Some NN training can be dramatically speed up by using cyclical learning rates (CLR)
On the CIFAR-10 dataset, their model reached 81.4% validation accuracy in only 25k iterations “super-convergence” vs. 70k iterations with standard hyperparameters
One specifies the min learning rate & the max learning rate boundaries and a number of iterations used for cycle, a cycle consists of increasing and decreasing learning rates
Increasing the learning rate may be an effective way of escaping saddle points

While this technique doesn’t always get into “super-convergence” for DNN’s, it can happen for some.

For an intuitive feel of the algorithm we offer the following: At the begining the learning rate must be small to allow progress in an appropriate direction since the curvature may change drastically. As the slope decreases one can make more progress with bigger learning rates. Finally. smaller learning rates are needed when the solution does “fine- scale” maneuvering. In the last stages, a valley may have fine-scale features such as a variety of troughs that must be traveled to find the local minimum.

For a visual on what CLR cycle looks like, see the image below. In the paper they discuss that an appropriately large max_lr may cause this super-convergence.

The architectures and code to replicate the data in the paper are available at github.com/lnsmith54/super-convergence. For earlier work on CLR see: https://github.com/bckenstler/CLR

They present evidence that training with large learning rates applied in the right fashion improves performance by regularizing the network.

This is an interesting area of research and it has also given our team thoughts on how this idea may also help with new parallel implementations.

Research Paper: Dilated Convolutions

A summary of an interesting DNN research paper we are reading…

“Multi-Scale Context Aggregation by Dilated Convolutions”
Fisher Yu, Vladlen Koltun
https://arxiv.org/pdf/1511.07122.pdf

This 2016 paper introduced dilated convolutions. We expect it to get wider attention:

Dilated Convolutions summary:

basically Conv filters with gaps between the filter elements
adds a level of scale invariance
broader view of the input, can capture multi-scale contextual information
one doesn’t need to lose resolution or to analyzing rescaled images

Typically when we talk about strides in convolutions for DNN, it means striding the filter over the input and applying the filter to adjacent input elements. One skips some number of input elements are reapply the filter. In dilated filters consecutive filter elements are applied to non-adjacent input elements.

In dilated convolutions the filter is applied with defined gaps. For example if a 3×3 filter is applied to 2D image, a dilation of k=1 is just a normal convolution when k=2 one skips one pixel per input with the filter values spread out over the input. k=4 means skipping 3 pixels.

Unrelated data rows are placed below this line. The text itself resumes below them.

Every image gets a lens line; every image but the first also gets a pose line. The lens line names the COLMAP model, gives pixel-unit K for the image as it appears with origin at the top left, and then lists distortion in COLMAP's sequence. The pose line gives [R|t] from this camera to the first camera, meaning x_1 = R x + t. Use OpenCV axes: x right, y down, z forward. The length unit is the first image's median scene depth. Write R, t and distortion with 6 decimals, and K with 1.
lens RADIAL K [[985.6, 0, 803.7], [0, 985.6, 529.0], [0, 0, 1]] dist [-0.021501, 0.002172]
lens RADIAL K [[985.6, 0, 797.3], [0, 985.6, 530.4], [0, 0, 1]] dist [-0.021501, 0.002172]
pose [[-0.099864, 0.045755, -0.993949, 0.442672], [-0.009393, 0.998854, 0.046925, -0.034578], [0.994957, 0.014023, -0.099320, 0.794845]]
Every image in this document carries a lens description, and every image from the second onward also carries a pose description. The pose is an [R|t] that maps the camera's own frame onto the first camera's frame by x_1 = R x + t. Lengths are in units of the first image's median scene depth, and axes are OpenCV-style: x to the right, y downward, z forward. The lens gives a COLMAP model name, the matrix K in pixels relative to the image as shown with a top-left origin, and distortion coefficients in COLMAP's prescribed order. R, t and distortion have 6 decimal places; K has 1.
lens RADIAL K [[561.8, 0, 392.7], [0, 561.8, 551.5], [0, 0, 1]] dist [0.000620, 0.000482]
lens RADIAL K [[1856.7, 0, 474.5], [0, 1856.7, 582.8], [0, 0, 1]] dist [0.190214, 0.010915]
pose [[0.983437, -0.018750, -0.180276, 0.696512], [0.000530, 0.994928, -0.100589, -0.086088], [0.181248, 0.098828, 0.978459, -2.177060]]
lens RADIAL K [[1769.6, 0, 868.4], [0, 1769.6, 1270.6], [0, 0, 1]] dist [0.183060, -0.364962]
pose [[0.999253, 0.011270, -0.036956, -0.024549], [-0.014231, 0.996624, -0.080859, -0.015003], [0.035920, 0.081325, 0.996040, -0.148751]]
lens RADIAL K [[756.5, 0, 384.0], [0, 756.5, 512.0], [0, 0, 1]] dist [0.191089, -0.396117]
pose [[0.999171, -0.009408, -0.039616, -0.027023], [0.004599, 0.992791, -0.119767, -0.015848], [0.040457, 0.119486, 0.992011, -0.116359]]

Figure 1 below (from the paper) shows dilated 2D convolution on 2D data.

The caption has confused some people on the web so we offer the following additional explanation: The Red dots show which 3×3 filter elements are applied to which input elements. (a) shows a normal 3×3 filter, the 9 elements of the filters are applied to consecutive elements of the input, (b) shows the same 3×3 filter but notice the same 9 elements are applied to different input points with a gap of 1 between them {dilation k=2}, (c) shows the same 3×3 filter but notice it is applied to different input points with a gap of 3 {dilation k=4}. The blue/green shading shows the receptive field captured with the next layer.

It gets us thinking about creating new ways to add scale and rotational variance to DNNs.